- **RECORD EXCERPTS**:
────
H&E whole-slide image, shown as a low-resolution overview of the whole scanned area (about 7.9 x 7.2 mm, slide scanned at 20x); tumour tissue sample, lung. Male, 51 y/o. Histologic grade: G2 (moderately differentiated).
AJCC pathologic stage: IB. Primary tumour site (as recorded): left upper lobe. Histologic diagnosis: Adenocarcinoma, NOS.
────
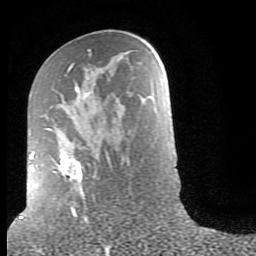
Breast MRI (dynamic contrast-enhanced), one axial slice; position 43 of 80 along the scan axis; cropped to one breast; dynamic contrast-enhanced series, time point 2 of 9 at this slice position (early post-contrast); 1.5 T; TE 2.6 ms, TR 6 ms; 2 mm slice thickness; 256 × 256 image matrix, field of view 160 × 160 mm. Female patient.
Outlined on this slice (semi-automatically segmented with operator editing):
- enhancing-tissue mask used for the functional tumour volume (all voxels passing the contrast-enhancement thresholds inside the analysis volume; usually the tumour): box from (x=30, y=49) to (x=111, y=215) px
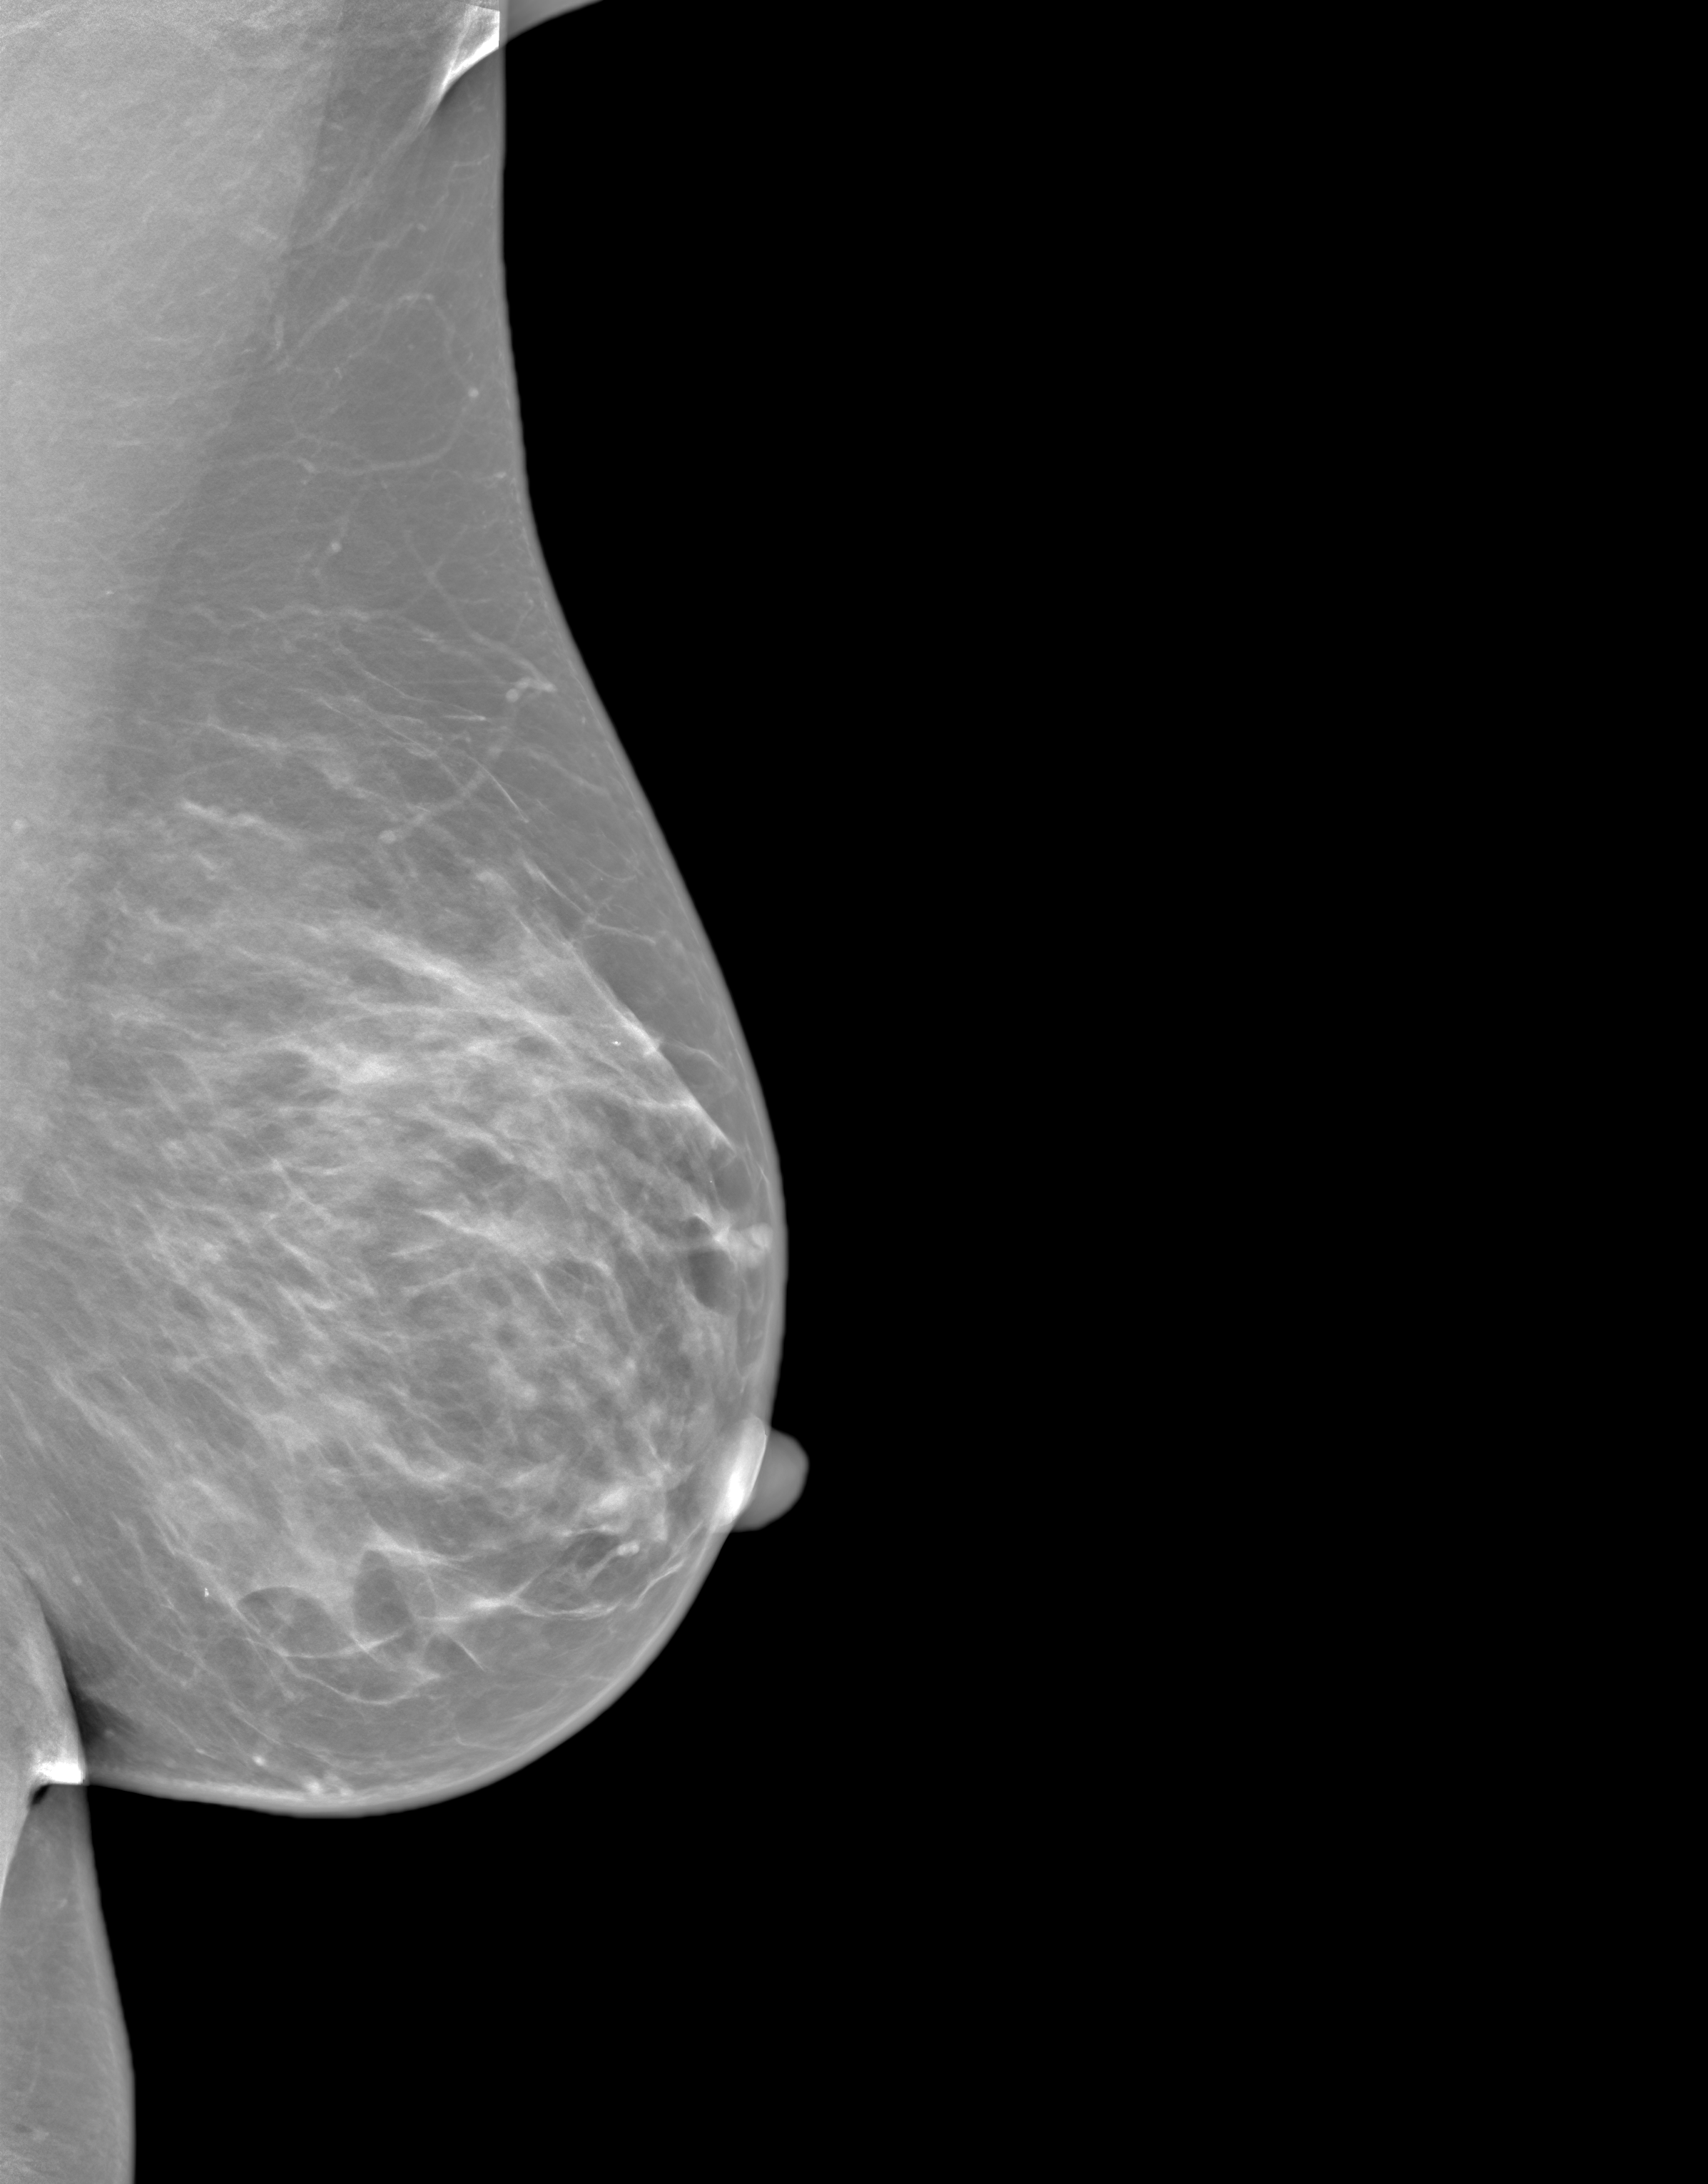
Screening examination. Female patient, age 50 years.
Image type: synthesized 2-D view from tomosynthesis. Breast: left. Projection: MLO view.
────
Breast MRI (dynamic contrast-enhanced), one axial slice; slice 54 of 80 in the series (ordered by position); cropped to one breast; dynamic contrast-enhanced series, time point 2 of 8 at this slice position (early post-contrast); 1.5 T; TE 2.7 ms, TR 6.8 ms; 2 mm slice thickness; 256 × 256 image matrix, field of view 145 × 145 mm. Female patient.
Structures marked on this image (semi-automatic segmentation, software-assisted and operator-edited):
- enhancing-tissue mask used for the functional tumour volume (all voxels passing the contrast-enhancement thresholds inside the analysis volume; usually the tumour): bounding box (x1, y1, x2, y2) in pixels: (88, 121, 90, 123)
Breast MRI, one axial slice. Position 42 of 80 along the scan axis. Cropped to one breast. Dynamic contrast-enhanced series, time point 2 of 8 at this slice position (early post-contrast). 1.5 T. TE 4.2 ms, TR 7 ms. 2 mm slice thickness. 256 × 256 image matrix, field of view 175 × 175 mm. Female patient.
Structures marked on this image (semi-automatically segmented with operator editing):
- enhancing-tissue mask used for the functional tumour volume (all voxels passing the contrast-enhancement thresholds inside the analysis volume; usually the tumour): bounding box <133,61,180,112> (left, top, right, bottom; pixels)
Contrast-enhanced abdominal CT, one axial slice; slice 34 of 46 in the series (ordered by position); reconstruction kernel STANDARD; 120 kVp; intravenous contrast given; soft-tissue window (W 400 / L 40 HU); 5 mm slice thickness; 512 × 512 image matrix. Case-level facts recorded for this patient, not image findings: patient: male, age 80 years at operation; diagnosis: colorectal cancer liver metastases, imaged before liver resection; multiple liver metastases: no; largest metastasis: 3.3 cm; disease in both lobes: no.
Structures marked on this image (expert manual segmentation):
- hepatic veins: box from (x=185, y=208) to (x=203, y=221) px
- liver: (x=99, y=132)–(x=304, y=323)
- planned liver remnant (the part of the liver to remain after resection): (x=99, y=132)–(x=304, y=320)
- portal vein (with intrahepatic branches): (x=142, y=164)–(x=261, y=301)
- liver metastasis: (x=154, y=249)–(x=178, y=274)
────
- **TASK STATEMENT**:
Search the material above for the word "automatically", and return each line that holds it.

- **WRITTEN ANSWER**:
Outlined on this slice (semi-automatically segmented with operator editing):
Structures marked on this image (semi-automatically segmented with operator editing):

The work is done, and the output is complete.